GCHQ and the NSA can, but other doctors can’t

Who can read the doctor’s writing?

GCHQ and the NSA can, but other doctors can’t

A recent personal health scare followed by observations of my father’s deteriorating health — he suffers from the late stages of Alzheimer’s and, unlike me, struggles to communicate his pain — left me shocked at the lack of data in healthcare.

In my experiences, there is little note taking, and what notes are taken are rarely machine readable. If they are typed up, often by some poor drudge, then the information is not easily seen by other healthcare professionals.

What a waste.

Not just in time, but also in terms of lost opportunities for collaborating and solving health problems.

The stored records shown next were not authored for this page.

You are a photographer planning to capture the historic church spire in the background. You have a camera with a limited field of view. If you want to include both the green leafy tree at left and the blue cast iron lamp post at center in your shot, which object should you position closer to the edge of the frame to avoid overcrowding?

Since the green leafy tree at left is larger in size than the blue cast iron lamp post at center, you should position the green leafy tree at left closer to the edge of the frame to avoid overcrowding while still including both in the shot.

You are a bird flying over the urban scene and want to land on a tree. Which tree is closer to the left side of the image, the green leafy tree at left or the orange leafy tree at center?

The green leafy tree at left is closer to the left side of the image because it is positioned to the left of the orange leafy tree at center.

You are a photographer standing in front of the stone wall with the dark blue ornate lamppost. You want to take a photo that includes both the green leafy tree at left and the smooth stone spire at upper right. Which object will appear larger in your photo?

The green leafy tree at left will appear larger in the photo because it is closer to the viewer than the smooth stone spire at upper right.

If I collapse now, and am hospitalised, the responding paramedic or doctor will have no way of knowing that my most recent health check showed that my heart rests at 57, my blood pressure is 117/76 and my blood sugars and cholesterol are better than average, yet for some unknown reason I occasionally suffer from what appears to be hypotension, which can lead me to pass out. Others in my family suffer a similar yet possibly unrelated problem. The doctor won’t know this though as I will have no way of communicating it to him if I pass out.

It’s not easy you might say, it’s hellishly difficult to stitch all that information together, and I forgive you as that was my first reaction.

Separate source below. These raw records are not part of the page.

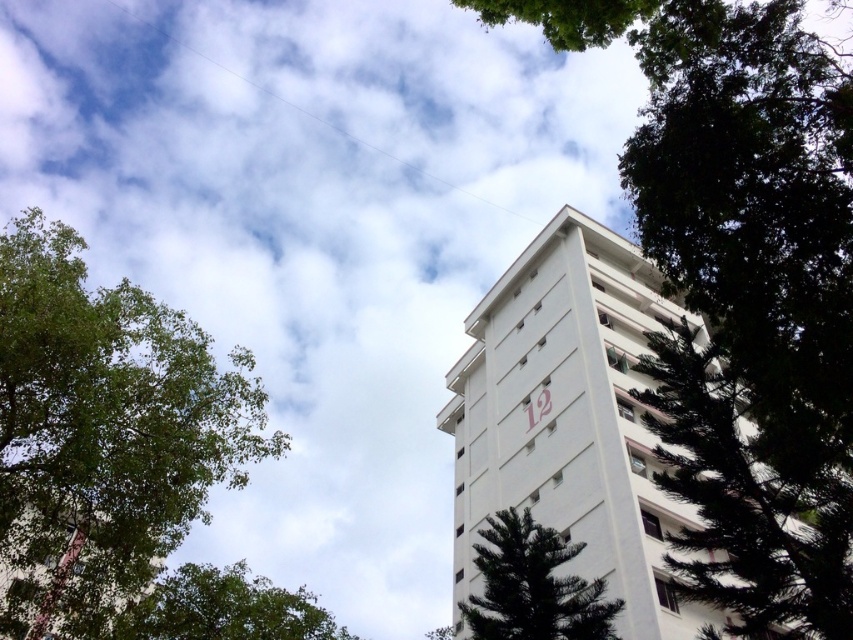
Question: Is white smooth building at center thinner than green leafy tree at lower left?

Choices:
 (A) yes
 (B) no

Answer: (A)

Question: Can you confirm if green leafy tree at upper right is wider than green textured tree at center?

Choices:
 (A) no
 (B) yes

Answer: (B)

Question: Estimate the real-world distances between objects in this image. Which object is farther from the green textured tree at center?

Choices:
 (A) white smooth building at center
 (B) green leafy tree at upper right
 (C) green leafy tree at left

Answer: (C)

Question: Is green leafy tree at upper right behind green leafy tree at left?

Choices:
 (A) no
 (B) yes

Answer: (A)

Question: Which object is positioned farthest from the green leafy tree at left?

Choices:
 (A) green leafy tree at lower left
 (B) green textured tree at center

Answer: (B)

Question: Which point is closer to the camera taking this photo?

Choices:
 (A) (492, 625)
 (B) (665, 12)
 (C) (316, 636)

Answer: (B)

But then I pondered: GCHQ and the NSA can.

The recent Snowden revelations show that both these organisations possess the capability to store and access your personal data in so many formats. And they can network yours with others and share it in real-time.

So if GCHQ can then why can’t the NHS?

There’s something not right here. GCHQ’s budget is thought to be around £1bn per annum, yet a £12bn NHS IT project that tried to sew up and digitise patient data was binned two years ago for being ineffective.

How about a change? What if GCHQ concentrated its human and computing processing power on solving healthcare’s conundrum — how to digitise and collaborate patient data — instead of assuming the innocent guilty while averting the very occasional and outlying threat of a bombing?

The former could save or improve 100s of 1,000s of lives; the latter probably no more than a few 100s.

Don’t ditch PRISM, refocus it on something useful.